I absorbed most of my Christmas break reading Anna Karenina. I thought, what a lovely way to spend the winter evenings hunkered down with a story set in Russia where the snows are deep and the nobility ride in sleighs! When the lights are dimmed and my iPad eminates a soft glow as I turn the pages of Leo Tolstoy’s classical tale, I could hear the tinkling of bells tied to horse harnesses; I could feel the soft brush of fur against my face as I stood upon the train depot platform watching Anna and Count Vronsky. The imagination is a wondrous gift.
I so very much wanted to be enthralled by Anna. The beginning of the book held me with rapturous attention. (Warning: spoil alert contained in this post) The drama of Anna’s brother’s many affairs and his wife’s discovery of them set the stage for Anna’s breath-of-fresh-air entrance. Anna, the cosmopolitan beauty graced with impeccable style and charm, arrives to her brother’s troubled household to console her much distraught sister-in-law who was on the brink of leaving her no-good philandering husband. Anna with her poise and compassion manages to comfort her sister-in-law and miraculously smooth relations between husband and wife. Though the husband claimed to be repentant, he had no intention of ever renouncing his ways. He was grieved that his wife, whom he could no longer love romantically, was upset, and he very much wanted to restore his household to its normal balance…for the children’s sake and of course for his own peace of mind.
Upon first encounter Anna is depicted as an angel. Her nieces and nephews adore her. There is no fault to be found. She is beloved by all. (It certainly helped that she was from fashionable society and married to a powerful man.) Once Vronsky enters the picture, the baser, darker, selfish side of Anna is exposed. Anna, the supposedly doting and fierce mother to her only son and woman of kindness and compassion, ended up being a woman who cared for nothing other than herself. Only after she crossed the point of no return did she mourn giving up her son, her place in society, and her reputation for love. Here is where I question the whole notion of love as Tolstoy described it. The love Anna and Vronksy professed for each other destroyed everything and everyone in its path. The child Anna bore with Vronsky was supposed to be from a union of love. However, Anna and Vronsky ended up not caring for their child. Ultimately, the love Anna had for Vronsky drove her to kill herself.

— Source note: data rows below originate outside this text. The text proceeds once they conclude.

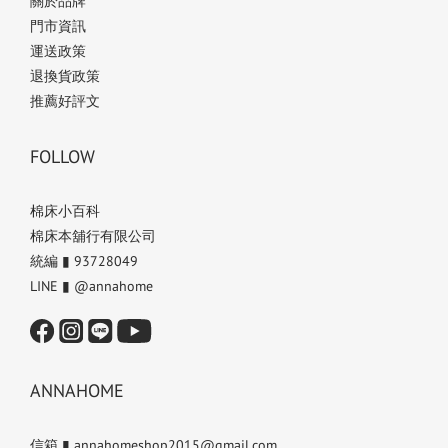
關於品牌
門市資訊
運送政策
退換貨政策
推薦好評文
FOLLOW
棉床小百科
棉床本舖行有限公司
統編 ▮ 93728049
LINE ▮ @annahome
ANNAHOME
信箱 ▮ annahomeshop2015@gmail.com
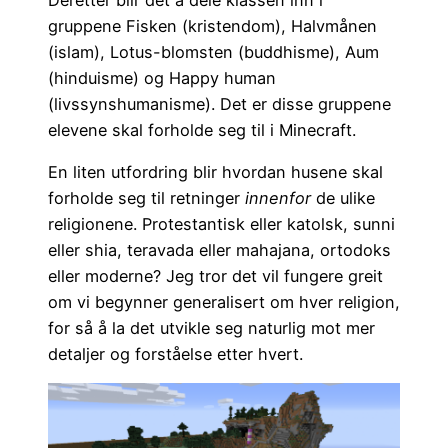
gruppene Fisken (kristendom), Halvmånen
(islam), Lotus-blomsten (buddhisme), Aum
(hinduisme) og Happy human
(livssynshumanisme). Det er disse gruppene
elevene skal forholde seg til i Minecraft.
En liten utfordring blir hvordan husene skal
forholde seg til retninger
innenfor
de ulike
religionene. Protestantisk eller katolsk, sunni
eller shia, teravada eller mahajana, ortodoks
eller moderne? Jeg tror det vil fungere greit
om vi begynner generalisert om hver religion,
for så å la det utvikle seg naturlig mot mer
detaljer og forståelse etter hvert.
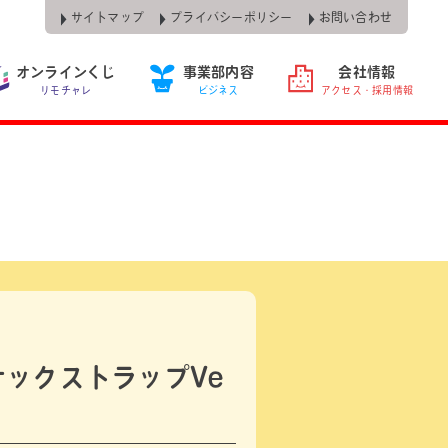
サイトマップ
プライバシーポリシー
お問い合わせ
オンラインくじ
事業部内容
会社情報
リモチャレ
ビジネス
アクセス・採用情報
ックストラップVe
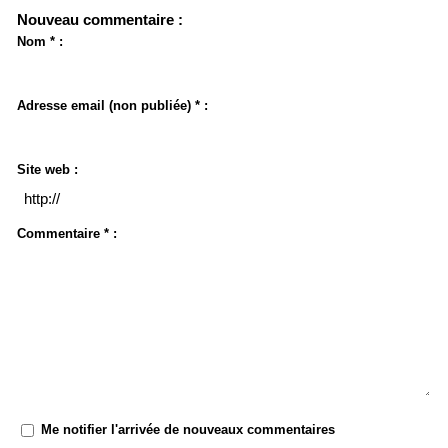
Nouveau commentaire :
Nom * :
Adresse email (non publiée) * :
Site web :
Commentaire * :
Me notifier l'arrivée de nouveaux commentaires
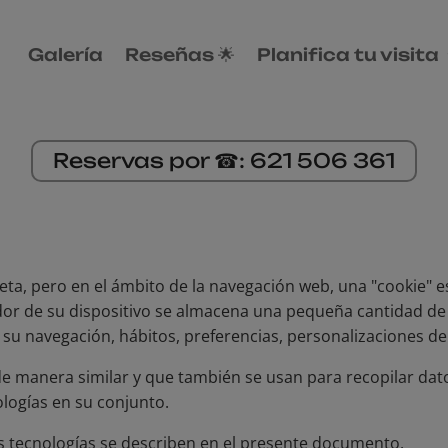
Galería
Reseñas 🌟
Planifica tu visita
Reservas por ☎︎: 621 506 361
galleta, pero en el ámbito de la navegación web, una "cookie
dor de su dispositivo se almacena una pequeña cantidad de
su navegación, hábitos, preferencias, personalizaciones de 
de manera similar y que también se usan para recopilar dat
logías en su conjunto.
 tecnologías se describen en el presente documento.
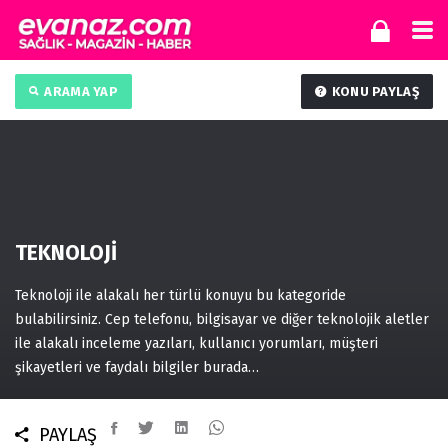
ARAMA YAP
KONU PAYLAŞ
TEKNOLOJİ
Teknoloji ile alakalı her türlü konuyu bu kategoride
bulabilirsiniz. Cep telefonu, bilgisayar ve diğer teknolojik aletler
ile alakalı inceleme yazıları, kullanıcı yorumları, müşteri
şikayetleri ve faydalı bilgiler burada…
PAYLAŞ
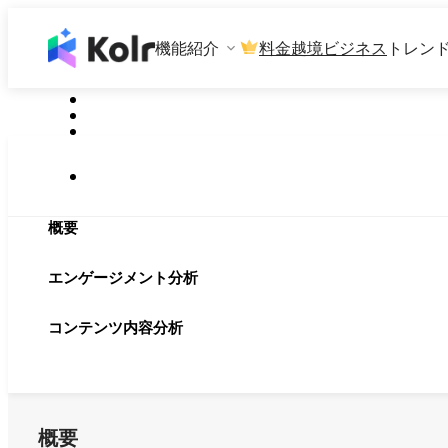
機能紹介
料金
越境ビジネス
トレン
概要
エンゲージメント分析
コンテンツ内容分析
概要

As stated I so very much wanted to like the story, but I ended up totally disliking it. After the discovery that Anna was pregnant and was so convinced she was going to die in childbirth (perhaps THAT would have made for a satisfactory ending), the story meandered through fields ploughed by peasants whom Levin tried hard to understand but always became aggravated by them, to the stint with a Russian artist in Italy who painted Anna’s portrait (and is never mentioned again), to shooting expeditions hosted by Levin and his frustration with not having a good shooting himself, to an election which I thought for sure would be significant but ended up not so, to Anna’s tragic death and the dismal conclusion of the story–pages and pages and pages of Levin reasoning with himself. (Who is Levin? Really, it’s not worth the explanation.) The big disappointment was that Tolstoy did not provide to closure to Anna’s death. There’s nothing about how it affected the folks in society–and you KNOW they would have had something to say about the whole matter. Nothing about her husband’s reaction. Nothing about her family’s reaction. Most pathetic. It was as if Tolstoy lost interest with Anna and became much more interested with Levin and his philosophy on peasantry and Russian agriculture.
Now I’m exasperated.
My take-away from that literary experience? OMG. Was there not an editor who previewed the manuscript and thought the story needed a major tightening of the plot?